START EXTRACTED DATA

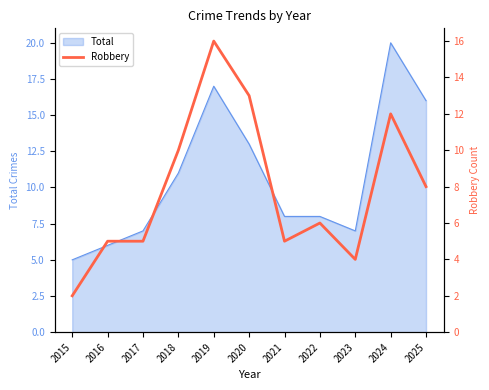

List the labels in order of value, largest first.

2019, 2020, 2024, 2018, 2025, 2022, 2016, 2017, 2021, 2023, 2015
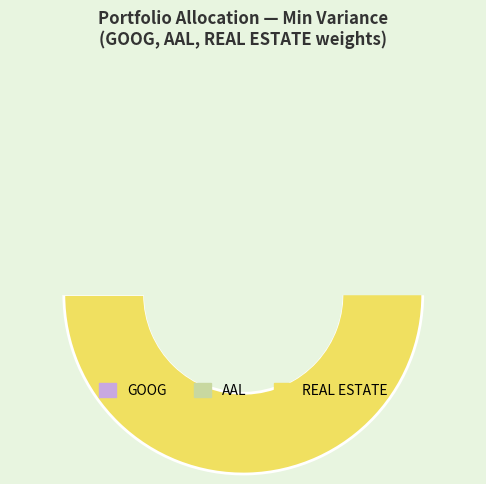

Is there any slice that represents more than half of the pie?

Yes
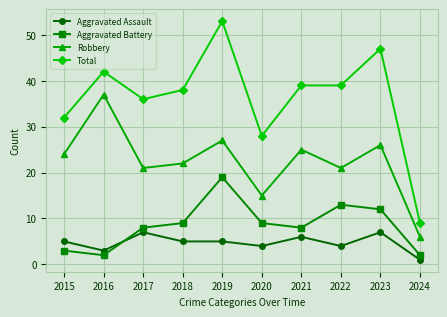

Is the value of Aggravated Assault at 2021 greater than the value of Aggravated Battery at 2020?

No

END EXTRACTED DATA

Can you render the stretch of rows from the line containing "2019, 2020, 2024, 2018, 2025, 2022, 2016, 2017, 2021, 2023, 2015" through the last row as a numbered list, skipping blank lines and leaving out the pictures?

### [WRITTEN REPLY]
1. 2019, 2020, 2024, 2018, 2025, 2022, 2016, 2017, 2021, 2023, 2015
2. Is there any slice that represents more than half of the pie?
3. Yes
4. Is the value of Aggravated Assault at 2021 greater than the value of Aggravated Battery at 2020?
5. No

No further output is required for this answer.